We are working on a 4th cookbook, and if you follow us on Instagram, you can see lots of fun “teasers” as we work on the book! We haven’t really officially announced the book, and what it’s about, but don’t worry… the announcement is coming, and I’ll just say that you will NOT be disappointed. We can’t wait to share all the details with you! Sometimes when working on a cookbook, it’s really easy to get sick of your own food, or cooking for that matter. In fact, for weeks I hated all food, everywhere. Wanted nothing to do with anything, just from cooking so much. I made the mistake of posting a goofy status about it on Facebook, which resulted in my SIL texting me to say “maybe post a picture of you drinking, so people stop thinking you are pregnant.” Oops. Well, I don’t drink, so that was no help. Sorry friends and family (mostly family). I’m not pregnant. Anyway, my point is that when working on a cookbook, it’s really hard to make daily meals, so I get really excited when I’m actually inspired to make a non-book-recipe meal! We really love chicken thighs. They are probably our favorite cut of chicken, but they have to be skin-on. Definitely skin-on. Crispy chicken skin is just the best. We usually bake them in the oven with just salt on the skin, because when you cook all your meals from scratch every single day, you really need simple. Since I was feeling fancy, I decided to test out a new spice blend for the thighs. It smelled amazing, and we were starving, so I was really excited to try it out.
Unfortunately it didn’t turn out perfectly, but it was still delicious. See, Bill wanted to grill because we had been doing piles and piles of dishes from working on the book, and he said he didn’t want to have more dishes to wash. Then he decided to clean the grill for 30 minutes. Weird? Yep, but I love him. Then after cleaning the grill for 30 minutes, we realized we were out of propane, so he left to go get some. At this point I was so hungry I forgot to tell him it might be best to NOT flip the chicken on the skin because of all the spices. Well since I forgot, he flipped them on the skin, and came back and said… “So, the chicken looks and smells good, but it’s blackened now.” and I said “How did it get blackened if it was on indirect heat?” and he said “It just did.” So I went outside and looked and said “Did you flip it on the skin?” and he said “Yes. I wanted to crisp it up” to which I said…”I wouldn’t have done that, because I figured it would all burn and turn black. Which it did.” Bill looked really sad and upset, and I was too hangry to care if he felt bad. I was just HANGRY and wanting to cry, because the chicken I so badly wanted to post on the blog was now UGLY.

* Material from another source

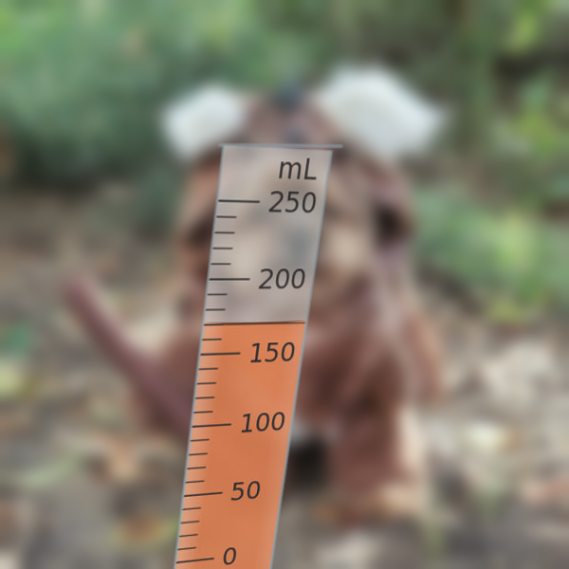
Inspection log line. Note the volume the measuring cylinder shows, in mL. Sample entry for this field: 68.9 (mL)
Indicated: 170 (mL)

Then Bill felt really bad, and brushed enough of the black stuff off to make the chicken look good (good thing I put a lot of spice on), and then told me I could make a joke about him burning them for the blog post. Poor Bill. Anyway, the chicken was delicious, and turned out just fine! This is definitely our new favorite spice rub, and an easy way to make grilled chicken a little more fancy for a summer BBQ! Enjoy!